Iwonka Rikapa u mnie plastyka brzucha odpada bo niestety mnie na to nie stać.
Zyta mój mąż twierdzi że nie jestem gruba ale wiadomo on nie jest obiektywny.
 
justyna1980 poczytałam i tak jak powiedziałam wcześniej NFZ refunduje taki zabieg (mnie też na niego nie stać prywatnie chcieli ode mnie 8000 zł :szok:)
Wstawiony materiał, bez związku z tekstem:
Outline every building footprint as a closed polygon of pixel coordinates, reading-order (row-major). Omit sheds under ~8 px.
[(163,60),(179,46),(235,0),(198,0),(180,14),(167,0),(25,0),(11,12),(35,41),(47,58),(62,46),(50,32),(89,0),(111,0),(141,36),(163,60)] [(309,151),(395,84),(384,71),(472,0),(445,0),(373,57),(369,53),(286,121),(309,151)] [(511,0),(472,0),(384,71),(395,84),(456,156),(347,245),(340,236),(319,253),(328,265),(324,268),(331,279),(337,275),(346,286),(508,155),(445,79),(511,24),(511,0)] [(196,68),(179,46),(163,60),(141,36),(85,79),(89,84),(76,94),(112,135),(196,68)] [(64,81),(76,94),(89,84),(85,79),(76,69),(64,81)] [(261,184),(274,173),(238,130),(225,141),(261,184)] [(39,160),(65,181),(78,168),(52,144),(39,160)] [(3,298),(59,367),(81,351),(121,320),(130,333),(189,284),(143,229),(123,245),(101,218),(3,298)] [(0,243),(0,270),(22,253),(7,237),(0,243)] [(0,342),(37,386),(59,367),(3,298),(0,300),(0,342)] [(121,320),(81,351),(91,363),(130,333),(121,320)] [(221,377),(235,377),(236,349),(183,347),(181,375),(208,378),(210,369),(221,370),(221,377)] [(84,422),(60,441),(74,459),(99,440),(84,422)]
dmuchawiec dzięki za posta dodałaś mi otuchy :-)
 
cześć dziewczyny!

mnie od jakiegoś czasu nęka ten sam problem - tusza- . wstydzę się swojego wyglądu. nie lubię oglądać w lustrze. przecież teraz powiniem być dla mnie najpiękniejszy czas- jestem mamą. ! a tymczasem? ciężko mi z tym jak wyglądam. nie lubię chodzić ma zakupy, bo i tak trzeba kupić worek. mój mąż mówi ,że wyglądam pięknie ,ale i tak wiem ,że mówi tak ,żeby mi nie robić przykrości.
ciężko mi siebie zaakceptować siebie taką jaką jestem...
 
no niestety ja też mam problem z zaakceptowaniem siebie, na szczęście nie przysłania mi to szczęścia macierzyństwa. Bardzo chciałąm zostać mamą i cieszę się każdym dniem z synkiem i wspaniałym mężem którego kocham bardzo mocno i on mnie akceptuje taką jaka jestem ale czasami nie wytrzymuje mojego marudzenia jak się ubieram i mówi że jak mi źle z tym to żebym coś z tym zrobiła (po czym gotuje dla nas wspaniały obiad który ma więcej niż 250 kcal.! jest kucharzem) najbardziej mnie denerwuje że obrączki nie mogę założyć a nie chce jej powiększać bo potem trzeba będzie pomniejszać :-D
Moje życie to jedno wielkie zaprzeczenie!
 
Robiłam już tak, jak dziewczyny wyżej, kupowałam mniejsze ciuchy, z nadzieją, że będzie to motywacja - No dziewczyno, wydałas tyle na ciuch, a teraz nie będziesz w nim chodzić? - nie działa..
 
Dmuchawiec takich jak Ty tu potrzeba , ludzi pozytywnie nakręconych a przede wszystkim takich którzy akceptuja siebie takim jakim sie jest :-D:-D:-D:-D pozdrawiam moje szczupłe inaczej koleżanki z BB:-)
 
reklama
jestem na diecie i piję zieloną kawę a także spaceruje godzinami z wózkiem. Planuję robić to przez 3 mce, zobaczymy. Narazie efekt jest taki ze nie jem słodyczy bo nie mam w ogóle na nie ochoty, a to za sprawą tej kawy bo w niej jest chrom.